KEVIN Rudd has lost a six month battle to block the release of documents detailing his taxpayer-funded perks as an ex-PM including Julia Gillard’s offer of “the highest class of travel available”.
Correspondence between Mr Rudd and his successor Julia Gillard has revealed for the first time the severance package that the ex Labor PM was offered for his ‘unfair dismissal’ as PM.
The deal was unusual because most ex-PMs leave Parliament before they are granted a ticket on the gravy train of entitlements available to national leaders.
Ms Gillard’s offer to Mr Rudd included three additional staffers on salaries over $100,000-a-year costing taxpayers around $400,000-a-year in total.
That cost did not include the cost of providing Mr Rudd with a second office in Brisbane’s CBD in addition to his electorate office and a range of other travel perks.
In a letter dated June, 2010, Ms Gillard also reassures the globetrotting ex-PM that he will secure access to a taxpayer-funded chauffeur and driver, a private-plated car, with the option of appointing a driver on his personal staff, plus access to existing ComCar pool transport. Overseas, Mr Rudd was also pledged access to cars at overseas posts but for specific journeys “rather than a dedicated on call service.’’
When Mr Rudd travelled as a backbencher, he was assured of being offered a travelling entitlement at the ministerial rate to ensure he could stay at more expensive hotels.
The standard range of entitlements available to former Prime Ministers also included second office separate from the electorate office, flights and spousal travel.

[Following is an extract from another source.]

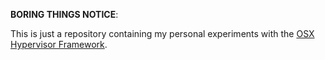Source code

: **BORING THINGS NOTICE**:

This is just a repository containing my personal experiments with the [OSX Hypervisor Framework](https://developer.apple.com/library/mac/documentation/DriversKernelHardware/Reference/Hypervisor/).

In Mr Rudd’s case, he opened a second office in Brisbane’s CBD a short drive away from his electorate base.
But the Rudd-Gillard deal also included a special deal for a taxpayer funded personal staffer on six figures for a period of 12 months.
The staffer, that Mr Rudd would not have been entitled to if Ms Gillard had not granted him the special deal, cost taxpayers around $120,000-a-year. This was to assist Mr Rudd with “transitional arrangements’’.
While Ms Gillard offered no objection to the release of the private correspondence following an Freedom of Information application by The Sunday Telegraph in February, Mr Rudd fought the application at every turn.
After the Department of PM & C confirmed their intention to release the documents and sent a letter to the parties outlining the reasons, the documents were mysteriously leaked to a rival media outlet last week, angering the Department.
Ms Gillard’s office confirmed it did not oppose the release of the documents or leak the documents prior to their official release in any way.
The Department of the Prime Minister and Cabinet (PM & C) confirmed they also “did not disclose the documents or information in the documents’’.
Asked directly if his office had leaked the documents, Mr Rudd provided the following response:
“Mr Rudd’s office has no comment to make other than to underline the fact that the former Prime Minister’s office had, at the conclusion of the FOI process, not sought a formal review objecting to the release of the correspondence.”
That would have provided a final avenue for appeal after earlier objections.
In March, 2012, the documents show Ms Gillard wrote to Mr Rudd again after his first failed leadership coup stipulating his entitlements again but stipulated “unlimited travel by scheduled domestic services. at the cost of a business class fare.’’ The deal also included “a maximum of 40 domestic trips a year’’ to Canberra for his wife Therese Rein. This time, he also scored “unlimited postage for official purposes”.
But by June, 2013, it was Mr Rudd’s turn to write Ms Gillard a letter after he rolled her as PM. He offered her the same deal including up to 40 trips a year to Canberra for her partner Tim Mathieson. After Mr Rudd left Parliament, Mr Abbott wound back the special deal on extra staff and travel entitlements to reflect the standard arrangements for former PMs.